What you are asked to do: The lines below starting at the line containing "16: (296, 35)" and ending at the line containing "30: (139, 36)" are to be repeated exactly, with both ends kept and nothing else added.

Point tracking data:
+ + + + +

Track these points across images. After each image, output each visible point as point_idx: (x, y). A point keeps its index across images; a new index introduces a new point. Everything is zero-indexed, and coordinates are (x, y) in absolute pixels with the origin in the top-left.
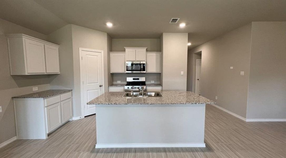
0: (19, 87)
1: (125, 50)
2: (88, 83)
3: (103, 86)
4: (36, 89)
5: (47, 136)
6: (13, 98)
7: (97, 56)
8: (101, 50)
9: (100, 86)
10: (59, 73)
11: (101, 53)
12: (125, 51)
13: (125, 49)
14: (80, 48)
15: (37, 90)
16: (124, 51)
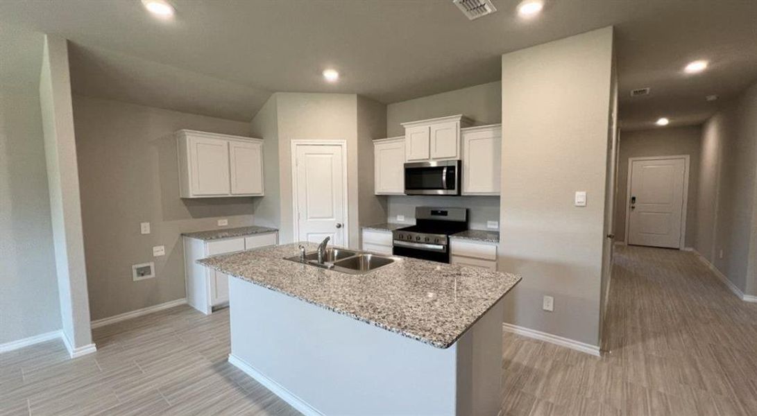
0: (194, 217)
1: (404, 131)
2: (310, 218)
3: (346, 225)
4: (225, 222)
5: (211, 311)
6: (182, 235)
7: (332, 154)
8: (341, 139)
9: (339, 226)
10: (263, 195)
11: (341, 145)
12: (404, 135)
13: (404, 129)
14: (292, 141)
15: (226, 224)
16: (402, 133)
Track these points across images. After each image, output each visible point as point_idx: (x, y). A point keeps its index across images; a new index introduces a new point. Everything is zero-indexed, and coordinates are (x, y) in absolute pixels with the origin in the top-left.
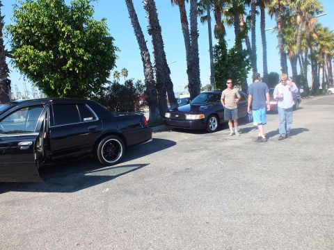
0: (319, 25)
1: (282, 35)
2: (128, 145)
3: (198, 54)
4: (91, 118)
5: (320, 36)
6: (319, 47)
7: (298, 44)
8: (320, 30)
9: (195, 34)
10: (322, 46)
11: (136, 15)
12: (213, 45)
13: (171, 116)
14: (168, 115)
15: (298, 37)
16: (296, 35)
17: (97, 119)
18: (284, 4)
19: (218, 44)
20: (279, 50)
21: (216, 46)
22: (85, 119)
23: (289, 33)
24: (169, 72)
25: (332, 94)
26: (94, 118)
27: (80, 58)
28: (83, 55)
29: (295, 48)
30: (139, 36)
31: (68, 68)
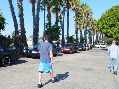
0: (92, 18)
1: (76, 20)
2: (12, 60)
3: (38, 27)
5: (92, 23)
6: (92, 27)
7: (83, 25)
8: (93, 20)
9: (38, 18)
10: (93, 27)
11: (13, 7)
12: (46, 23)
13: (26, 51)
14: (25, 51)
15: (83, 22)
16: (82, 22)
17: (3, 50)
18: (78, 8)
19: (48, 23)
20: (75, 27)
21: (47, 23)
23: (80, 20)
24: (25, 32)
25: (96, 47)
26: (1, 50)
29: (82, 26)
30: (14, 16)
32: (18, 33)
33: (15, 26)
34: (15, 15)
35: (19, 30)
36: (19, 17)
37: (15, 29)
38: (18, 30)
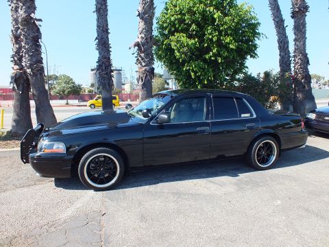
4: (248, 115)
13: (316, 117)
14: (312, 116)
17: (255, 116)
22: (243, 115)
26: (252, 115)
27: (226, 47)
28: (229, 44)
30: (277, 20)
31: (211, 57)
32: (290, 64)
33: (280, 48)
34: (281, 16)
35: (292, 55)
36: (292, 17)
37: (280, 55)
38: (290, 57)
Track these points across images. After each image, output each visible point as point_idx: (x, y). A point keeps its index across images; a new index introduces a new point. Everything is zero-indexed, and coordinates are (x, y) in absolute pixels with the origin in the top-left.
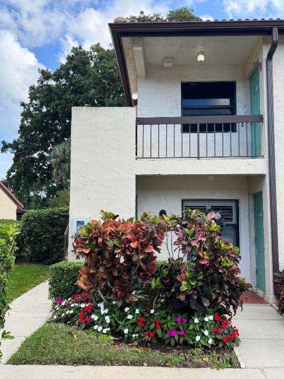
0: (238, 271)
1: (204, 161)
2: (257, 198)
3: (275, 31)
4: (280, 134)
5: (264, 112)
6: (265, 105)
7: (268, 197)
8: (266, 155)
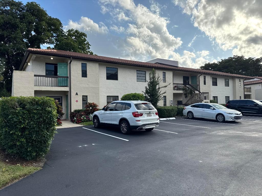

+ + + + +

Solved problem:
16: (296, 35)
17: (97, 119)
18: (284, 4)
19: (218, 44)
20: (279, 50)
21: (216, 46)
22: (85, 119)
23: (289, 33)
24: (169, 72)
25: (332, 94)
26: (94, 118)
27: (80, 58)
28: (83, 55)
29: (295, 48)
30: (139, 36)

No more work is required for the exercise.